Time to be More Selfish

>>  Wednesday, July 04, 2018



Yesterday a friend I’ve started running with said he’d assumed I was in my 30s. Bless him. It set me thinking.
  
How old do you feel? I’ve decided I feel 27. I look at all the old people on the bus and know I am closer to their age but inside I feel about 27.

I wonder why? Around that age I probably had mentally matured. So maybe that is where my brain settled.

Up until then I’d been more impulsive, perhaps less caring of ‘my duty’ to others. I still was a Guider, I attended community events, ran stalls, did volunteer work but I’m not sure I was so aware of how my actions affect others. Don’t get me wrong, I still do it wrong but know I recognise it.

Whilst Cog was becoming ill I’d avoided telling too many people thinking there was nothing they could do anyway but once I was aware the odds were against her living I started to tell people I thought should know like grandparents. I reached out to my own friends for support and then I told her closest childhood friends.

What I hadn’t realised was the impact it would have on them. One of my own friends was incredibly upset, much more than I’d ever imagined. One of Cog's childhood friends suffered her own life trauma a few years ago and I didn’t take into account how much more this might affect her because of it. There were a couple of people I told after Cog looked like recovery was going to happen, but she was still in intensive care, that burst into tears on the phone. I was becoming acutely aware that I was creating real stress for these people and it worried me.

I decided to ask someone about it who must deal with bad news a lot...our vicar. I assume vicar school must have a ‘handling bad news’ class, a ‘most appropriate conversation responses in all social situations’ module and not forgetting the ‘how to sleep with your eyes open’ practical lesson.

He said people at the centre of a trauma, particularly death of a close relative, often end up carrying other people’s grief. He had no easy answers except suggesting sometimes it’s better to give little detail and just ask people to pray for them.

Given what was actually happening to Cog and the desperate state she was in, I thought I had been quite light in detail with most but I thought it best to say we weren’t sure if she was going to live than make light of a dire situation and the mixed emotions that would create if she died. But it was hard trying to decide what to say from my chair in ICU on very little sleep.
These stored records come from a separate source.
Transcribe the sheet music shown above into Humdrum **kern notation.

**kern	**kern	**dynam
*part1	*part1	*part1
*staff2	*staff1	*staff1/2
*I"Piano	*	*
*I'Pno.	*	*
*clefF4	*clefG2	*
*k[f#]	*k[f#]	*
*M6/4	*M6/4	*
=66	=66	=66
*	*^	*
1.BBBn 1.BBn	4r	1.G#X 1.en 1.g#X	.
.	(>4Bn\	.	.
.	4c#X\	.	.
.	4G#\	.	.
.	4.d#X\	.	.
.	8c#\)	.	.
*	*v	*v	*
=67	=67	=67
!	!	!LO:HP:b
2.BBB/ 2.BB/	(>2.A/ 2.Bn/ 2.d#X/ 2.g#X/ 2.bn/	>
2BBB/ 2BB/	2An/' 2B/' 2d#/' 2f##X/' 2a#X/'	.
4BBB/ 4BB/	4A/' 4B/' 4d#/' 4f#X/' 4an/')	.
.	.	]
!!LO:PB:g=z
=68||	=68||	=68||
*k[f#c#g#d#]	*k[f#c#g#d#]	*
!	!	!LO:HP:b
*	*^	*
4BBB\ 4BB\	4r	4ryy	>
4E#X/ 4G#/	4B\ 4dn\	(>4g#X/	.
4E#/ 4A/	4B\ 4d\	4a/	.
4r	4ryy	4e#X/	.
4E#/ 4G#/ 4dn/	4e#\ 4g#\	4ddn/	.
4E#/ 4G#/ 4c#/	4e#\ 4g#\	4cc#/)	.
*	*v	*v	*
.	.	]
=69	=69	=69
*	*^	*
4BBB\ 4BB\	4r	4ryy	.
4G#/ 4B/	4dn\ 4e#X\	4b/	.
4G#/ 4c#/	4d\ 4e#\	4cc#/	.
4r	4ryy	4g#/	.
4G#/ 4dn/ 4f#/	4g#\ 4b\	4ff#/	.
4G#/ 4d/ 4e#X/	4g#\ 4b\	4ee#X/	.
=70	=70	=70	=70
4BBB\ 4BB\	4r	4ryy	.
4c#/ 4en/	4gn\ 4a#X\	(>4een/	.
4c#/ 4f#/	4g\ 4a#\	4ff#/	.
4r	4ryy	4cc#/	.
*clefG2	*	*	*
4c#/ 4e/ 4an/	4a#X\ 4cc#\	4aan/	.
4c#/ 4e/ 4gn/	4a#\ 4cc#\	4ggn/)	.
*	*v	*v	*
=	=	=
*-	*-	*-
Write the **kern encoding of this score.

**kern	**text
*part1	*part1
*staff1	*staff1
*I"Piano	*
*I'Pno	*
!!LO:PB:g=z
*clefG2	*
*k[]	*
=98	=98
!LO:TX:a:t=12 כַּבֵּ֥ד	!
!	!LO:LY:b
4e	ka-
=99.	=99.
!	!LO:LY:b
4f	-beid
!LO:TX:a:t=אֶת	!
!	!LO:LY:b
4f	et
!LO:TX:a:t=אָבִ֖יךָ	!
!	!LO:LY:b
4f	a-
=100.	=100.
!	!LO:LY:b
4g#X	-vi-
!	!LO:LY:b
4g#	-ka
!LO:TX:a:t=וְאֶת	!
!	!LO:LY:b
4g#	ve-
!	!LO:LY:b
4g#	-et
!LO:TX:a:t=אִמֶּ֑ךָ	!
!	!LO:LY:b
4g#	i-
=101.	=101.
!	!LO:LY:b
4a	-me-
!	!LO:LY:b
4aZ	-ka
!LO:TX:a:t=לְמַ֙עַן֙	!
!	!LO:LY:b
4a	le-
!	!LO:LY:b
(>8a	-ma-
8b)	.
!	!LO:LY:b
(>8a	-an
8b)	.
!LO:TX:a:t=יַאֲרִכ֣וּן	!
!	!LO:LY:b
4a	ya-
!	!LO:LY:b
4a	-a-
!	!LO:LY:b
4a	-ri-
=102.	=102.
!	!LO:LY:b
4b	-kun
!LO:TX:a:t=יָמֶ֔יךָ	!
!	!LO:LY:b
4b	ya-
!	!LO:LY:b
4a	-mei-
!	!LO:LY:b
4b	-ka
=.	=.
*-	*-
I’ve never been great at clearly expressing myself, leaving a trail of misunderstanding behind me and people that seem to take offence to my words despite them (mostly) having good intentions. I can be socially awkward finding it hard to naturally find my place in a group. But my heart is genuinely in the right place, I want others to be happy.

I finding now, even weeks after the worst has past that people are still crying when I see them for the first time and they ask me about it.  It's really hard, I really feel for them and it churns it up for me, but on the other hand I feel the need to talk about it.  It's been difficult.

I think this experience has changed me a bit, currently I feel more isolated like I’m in a bowl looking at a world that doesn’t understand what we’ve been (and are going) through. But I also think now it’s time to be pre 27 for a while, to think more about myself and what makes me happy.